● **Text passage**:
++++++++++++++++++++
[infinispan-dev] Map/Reduce or other batch processing on CacheLoader stored entries

Wed May 9 10:58:53 EDT 2012

Hey Vladimir,

On 9 May 2012 15:32, Vladimir Blagojevic <vblagoje at redhat.com> wrote:
> Hey Sanne,
>
>
> On 12-05-09 6:10 AM, Sanne Grinovero wrote:
>>
>> Hi all,
>> ideally I would like to build the MassIndexer for Infinispan Query on
>> top of Map/Reduce as it seems it should provide all what I need "out
>> of the box", but technically I'd need it to support some more
>> features:
>>
>> 1) Some resource injection in the Mapper / Reducer. I know Vladimir
>> has been working on a CDI approach, is there some similar approach
>> which could work for me when not having CDI in the environment?
>> Having a reference to the Cache would be fine - I remember this was
>> discussed a while back but forgot if some work was done on it.
>
> I do not think so, you'd need CDI. However, see if subclassing MapReduceTask
> might be a solution for you.

Right that might work.. worst case I'll write back ;)

>> 2) Mapper and Reducer should work taking advantage of multiple cores
>> even on the same node .. so not just divide&  conquer across multiple
>>
>> nodes but also locally. Was this done already?
>
> Mapping is done across the entire cluster. Reduction is done only on one
> node. We want to change that soon
> https://community.jboss.org/wiki/Infinispan60-MapReduceEnhancements

I meant I'd need a way to process all cache entries with a single Map
instance but taking advantage of all CPU cores of a system: The
Mappers should be cloned and passed to different Runnables, each one
being fed a partition of the data (and ideally the first one to finish
should steal some work from the others).
++++++++++++++++++++
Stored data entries
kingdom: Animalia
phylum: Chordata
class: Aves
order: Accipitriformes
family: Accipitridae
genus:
++++++++++++++++++++
● **Things to do**:
• A. Rewrite the paragraph of the Map/Reduce message that begins "I meant I'd need a way" as a short list that keeps its main points.
• B. Summarize the Map/Reduce message in three sentences.
• C. Extend the Map/Reduce message past its last sentence.

● **Your written answers**:
• A.
- One Map instance should process all cache entries.
- It should use all CPU cores of a system.
- The Mappers should be cloned and passed to different Runnables.
- Each Runnable should receive a partition of the data.
- Ideally, the first Runnable to finish should steal some work from the others.

• B. Sanne Grinovero wants to build the MassIndexer for Infinispan Query on top of Map/Reduce but needs resource injection in the Mapper and Reducer and a way to use multiple cores on the same node. Vladimir Blagojevic answers that injection would require CDI, suggests subclassing MapReduceTask, and explains that mapping runs across the whole cluster while reduction runs on only one node, which they want to change soon. The reply agrees that subclassing might work and clarifies that the goal is to process all cache entries with a single Map instance across all CPU cores, with cloned Mappers in separate Runnables, each fed a partition of the data.

• C.
>
>
>> 3) I need the Map/Reduce to execute also on all entries stored in the
>> CacheLoader entries. I don't believe that's the case today.. and even
>> if I wanted to use just the Executor, I believe the CacheLoader API
>> needs to provide some option to load all keys in a stream form
>> appropriate for batch processing: using loadAll will likely get me
>> into an OOM.
>
> Hm, you are right. Can you please open a JIRA for this?

Cool, created ISPN-2037

>
>>
>>
>> Even if we decide to perform such jobs without using Map/Reduce but
>> any other form, we need to support some form of "process on all
>> entries", what should we suggest as best way to iterate and perform
>> modifications to all entries in the data container?
>>
>>
> True, we need to consider this!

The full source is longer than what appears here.